(Exercise objective): Retype the entries, please, from their first line to the line containing "vkládán jako odkaz", exactly and only those lines, minus the pictures.

......

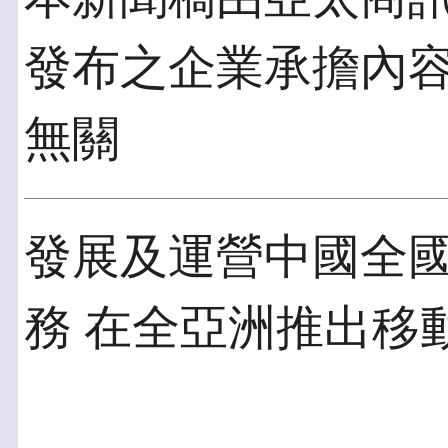
發布之企業承擔內
無關
發展及運營中國全
務 在全亞洲推出移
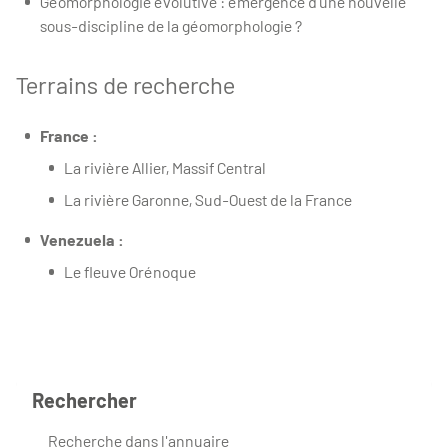
Géomorphologie évolutive : émergence d’une nouvelle
sous-discipline de la géomorphologie ?
Terrains de recherche
France :
La rivière Allier, Massif Central
La rivière Garonne, Sud-Ouest de la France
Venezuela :
Le fleuve Orénoque
Rechercher
Recherche dans l'annuaire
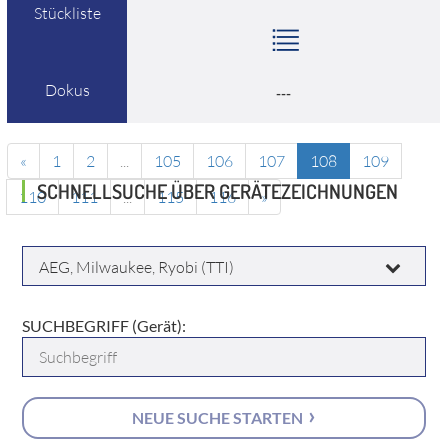
Stückliste
Dokus
---
«
1
2
...
105
106
107
108
109
SCHNELLSUCHE ÜBER GERÄTEZEICHNUNGEN
110
111
...
115
116
»
HERSTELLER:
SUCHBEGRIFF (Gerät):
NEUE SUCHE STARTEN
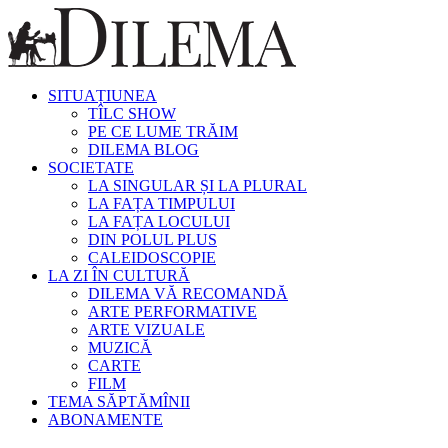
SITUAȚIUNEA
TÎLC SHOW
PE CE LUME TRĂIM
DILEMA BLOG
SOCIETATE
LA SINGULAR ȘI LA PLURAL
LA FAȚA TIMPULUI
LA FAȚA LOCULUI
DIN POLUL PLUS
CALEIDOSCOPIE
LA ZI ÎN CULTURĂ
DILEMA VĂ RECOMANDĂ
ARTE PERFORMATIVE
ARTE VIZUALE
MUZICĂ
CARTE
FILM
TEMA SĂPTĂMÎNII
ABONAMENTE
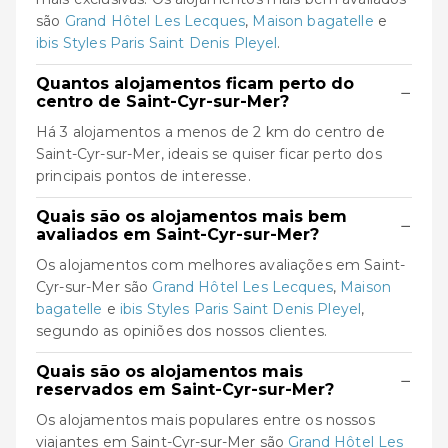
são
Grand Hôtel Les Lecques
,
Maison bagatelle
e
ibis Styles Paris Saint Denis Pleyel
.
Quantos alojamentos ficam perto do
−
centro de Saint-Cyr-sur-Mer?
Há 3 alojamentos a menos de 2 km do centro de
Saint-Cyr-sur-Mer, ideais se quiser ficar perto dos
principais pontos de interesse.
Quais são os alojamentos mais bem
−
avaliados em Saint-Cyr-sur-Mer?
Os alojamentos com melhores avaliações em Saint-
Cyr-sur-Mer são
Grand Hôtel Les Lecques
,
Maison
bagatelle
e
ibis Styles Paris Saint Denis Pleyel
,
segundo as opiniões dos nossos clientes.
Quais são os alojamentos mais
−
reservados em Saint-Cyr-sur-Mer?
Os alojamentos mais populares entre os nossos
viajantes em Saint-Cyr-sur-Mer são
Grand Hôtel Les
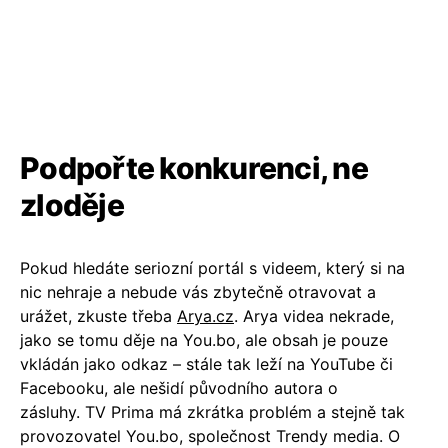
Podpořte konkurenci, ne
zloděje
Pokud hledáte seriozní portál s videem, který si na
nic nehraje a nebude vás zbytečně otravovat a
urážet, zkuste třeba
Arya.cz
. Arya videa nekrade,
jako se tomu děje na You.bo, ale obsah je pouze
vkládán jako odkaz – stále tak leží na YouTube či
Facebooku, ale nešidí původního autora o
zásluhy. TV Prima má zkrátka problém a stejně tak
provozovatel You.bo, společnost Trendy media. O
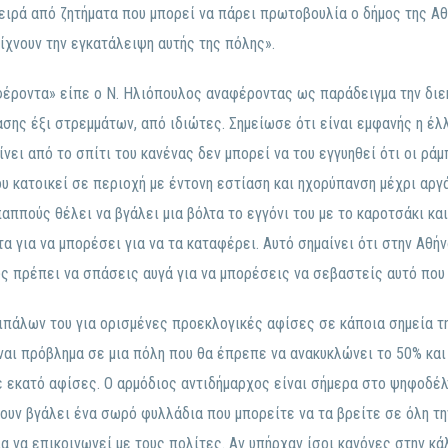
ειρά από ζητήματα που μπορεί να πάρει πρωτοβουλία ο δήμος της Α
είχνουν την εγκατάλειψη αυτής της πόλης».
φέροντα» είπε ο Ν. Ηλιόπουλος αναφέροντας ως παράδειγμα την διε
σης έξι στρεμμάτων, από ιδιώτες. Σημείωσε ότι είναι εμφανής η έλ
νει από το σπίτι του κανένας δεν μπορεί να του εγγυηθεί ότι οι ράμ
υ κατοικεί σε περιοχή με έντονη εστίαση και ηχορύπανση μέχρι αργά 
αππούς θέλει να βγάλει μια βόλτα το εγγόνι του με το καροτσάκι κα
 για να μπορέσει για να τα καταφέρει. Αυτό σημαίνει ότι στην Αθήν
ς πρέπει να σπάσεις αυγά για να μπορέσεις να σεβαστείς αυτό που
ιπάλων του για ορισμένες προεκλογικές αφίσες σε κάποια σημεία τη
ναι πρόβλημα σε μια πόλη που θα έπρεπε να ανακυκλώνει το 50% και
ε εκατό αφίσες. Ο αρμόδιος αντιδήμαρχος είναι σήμερα στο ψηφοδέλτ
ουν βγάλει ένα σωρό φυλλάδια που μπορείτε να τα βρείτε σε όλη τη
ια να επικοινωνεί με τους πολίτες. Αν υπήρχαν ίσοι κανόνες στην κ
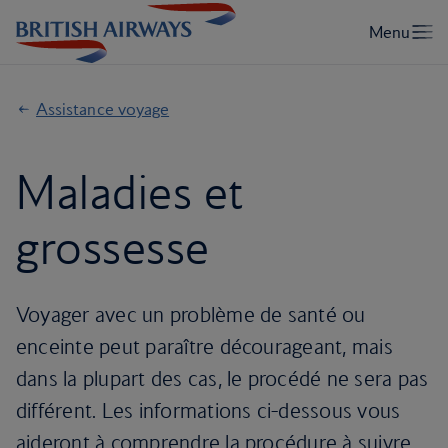
Assistance voyage
Maladies et
grossesse
Voyager avec un problème de santé ou
enceinte peut paraître décourageant, mais
dans la plupart des cas, le procédé ne sera pas
différent. Les informations ci-dessous vous
aideront à comprendre la procédure à suivre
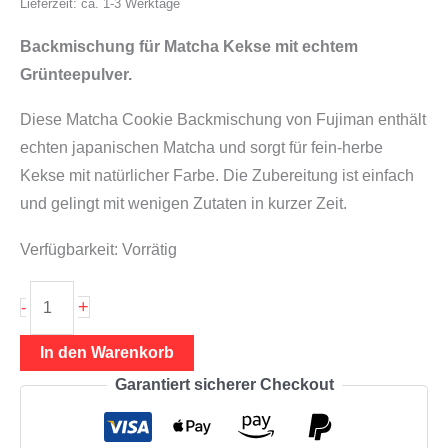
Lieferzeit: ca. 1-3 Werktage
Backmischung für Matcha Kekse mit echtem
Grünteepulver.
Diese Matcha Cookie Backmischung von Fujiman enthält
echten japanischen Matcha und sorgt für fein-herbe
Kekse mit natürlicher Farbe. Die Zubereitung ist einfach
und gelingt mit wenigen Zutaten in kurzer Zeit.
Verfügbarkeit:
Vorrätig
Matcha
+
-
Cookies
Mehl
In den Warenkorb
250g
Garantiert sicherer Checkout
(Matcha
Kekse),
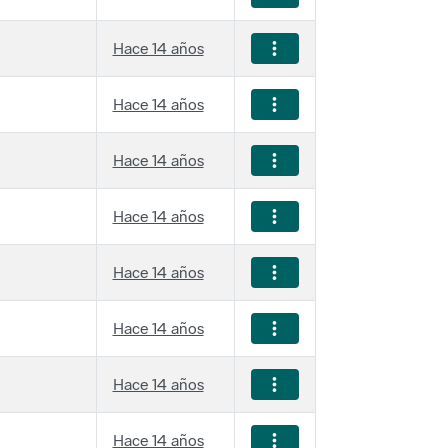
Hace 14 años
Hace 14 años
Hace 14 años
Hace 14 años
Hace 14 años
Hace 14 años
Hace 14 años
Hace 14 años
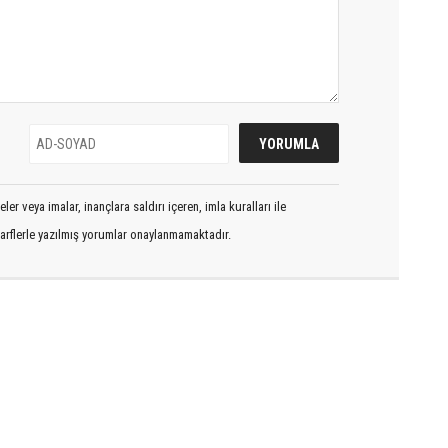
er veya imalar, inançlara saldırı içeren, imla kuralları ile
arflerle yazılmış yorumlar onaylanmamaktadır.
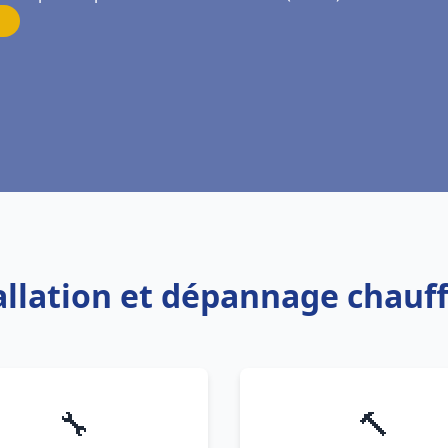
tallation et dépannage chauf
🔧
🔨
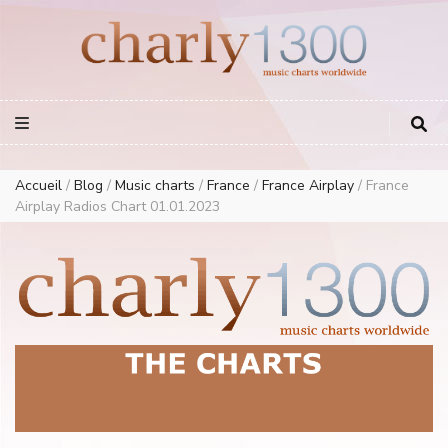
Europe Airplay Charts Radios Music Worldwide – Charly1300
European Music Charts plus USA and Australia
Accueil
/
Blog
/
Music charts
/
France
/
France Airplay
/
France
Airplay Radios Chart 01.01.2023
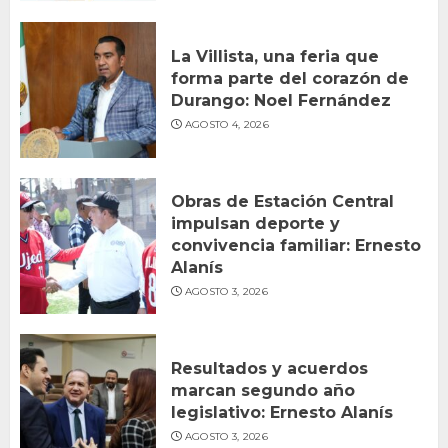
La Villista, una feria que
forma parte del corazón de
Durango: Noel Fernández
AGOSTO 4, 2026
Obras de Estación Central
impulsan deporte y
convivencia familiar: Ernesto
Alanís
AGOSTO 3, 2026
Resultados y acuerdos
marcan segundo año
legislativo: Ernesto Alanís
AGOSTO 3, 2026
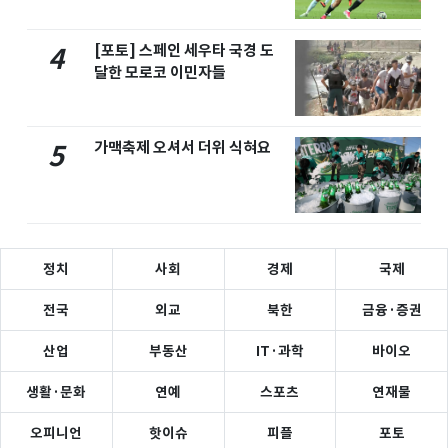
[포토] 스페인 세우타 국경 도
4
달한 모로코 이민자들
가맥축제 오셔서 더위 식혀요
5
정치
사회
경제
국제
전국
외교
북한
금융·증권
산업
부동산
IT·과학
바이오
생활·문화
연예
스포츠
연재물
오피니언
핫이슈
피플
포토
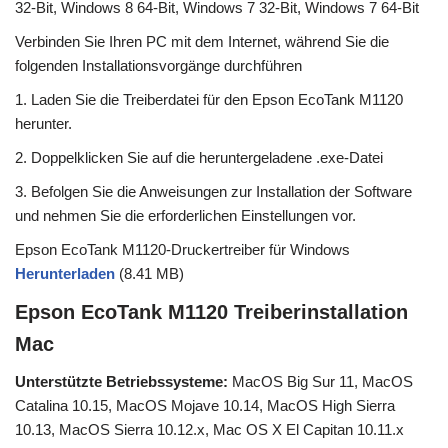
32-Bit, Windows 8 64-Bit, Windows 7 32-Bit, Windows 7 64-Bit
Verbinden Sie Ihren PC mit dem Internet, während Sie die
folgenden Installationsvorgänge durchführen
1. Laden Sie die Treiberdatei für den Epson EcoTank M1120
herunter.
2. Doppelklicken Sie auf die heruntergeladene .exe-Datei
3. Befolgen Sie die Anweisungen zur Installation der Software
und nehmen Sie die erforderlichen Einstellungen vor.
Epson EcoTank M1120-Druckertreiber für Windows
Herunterladen
(8.41 MB)
Epson EcoTank M1120 Treiberinstallation
Mac
Unterstützte Betriebssysteme:
MacOS Big Sur 11, MacOS
Catalina 10.15, MacOS Mojave 10.14, MacOS High Sierra
10.13, MacOS Sierra 10.12.x, Mac OS X El Capitan 10.11.x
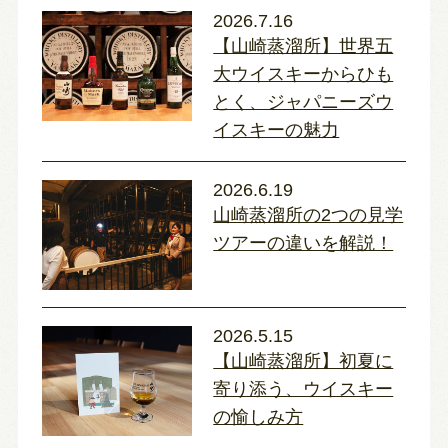
2026.7.16
【山崎蒸溜所】世界五
大ウイスキーからひも
とく、ジャパニーズウ
イスキーの魅力
2026.6.19
山崎蒸溜所の2つの見学
ツアーの違いを解説！
2026.5.15
【山崎蒸溜所】初夏に
寄り添う、ウイスキー
の愉しみ方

......

(Solution to the exercise):
發布之企業承擔內
無關
發展及運營中國全
務 在全亞洲推出移
Géomorphologie évolutive : émergence d’une nouvelle
sous-discipline de la géomorphologie ?
Terrains de recherche
France :
La rivière Allier, Massif Central
La rivière Garonne, Sud-Ouest de la France
Venezuela :
Le fleuve Orénoque
Rechercher
Recherche dans l'annuaire
Stückliste
Dokus
---
«
1
2
...
105
106
107
108
109
SCHNELLSUCHE ÜBER GERÄTEZEICHNUNGEN
110
111
...
115
116
»
HERSTELLER:
SUCHBEGRIFF (Gerät):
NEUE SUCHE STARTEN
SITUAȚIUNEA
TÎLC SHOW
PE CE LUME TRĂIM
DILEMA BLOG
SOCIETATE
LA SINGULAR ȘI LA PLURAL
LA FAȚA TIMPULUI
LA FAȚA LOCULUI
DIN POLUL PLUS
CALEIDOSCOPIE
LA ZI ÎN CULTURĂ
DILEMA VĂ RECOMANDĂ
ARTE PERFORMATIVE
ARTE VIZUALE
MUZICĂ
CARTE
FILM
TEMA SĂPTĂMÎNII
ABONAMENTE
são
Grand Hôtel Les Lecques
,
Maison bagatelle
e
ibis Styles Paris Saint Denis Pleyel
.
Quantos alojamentos ficam perto do
−
centro de Saint-Cyr-sur-Mer?
Há 3 alojamentos a menos de 2 km do centro de
Saint-Cyr-sur-Mer, ideais se quiser ficar perto dos
principais pontos de interesse.
Quais são os alojamentos mais bem
−
avaliados em Saint-Cyr-sur-Mer?
Os alojamentos com melhores avaliações em Saint-
Cyr-sur-Mer são
Grand Hôtel Les Lecques
,
Maison
bagatelle
e
ibis Styles Paris Saint Denis Pleyel
,
segundo as opiniões dos nossos clientes.
Quais são os alojamentos mais
−
reservados em Saint-Cyr-sur-Mer?
Os alojamentos mais populares entre os nossos
viajantes em Saint-Cyr-sur-Mer são
Grand Hôtel Les
Podpořte konkurenci, ne
zloděje
Pokud hledáte seriozní portál s videem, který si na
nic nehraje a nebude vás zbytečně otravovat a
urážet, zkuste třeba
Arya.cz
. Arya videa nekrade,
jako se tomu děje na You.bo, ale obsah je pouze
vkládán jako odkaz – stále tak leží na YouTube či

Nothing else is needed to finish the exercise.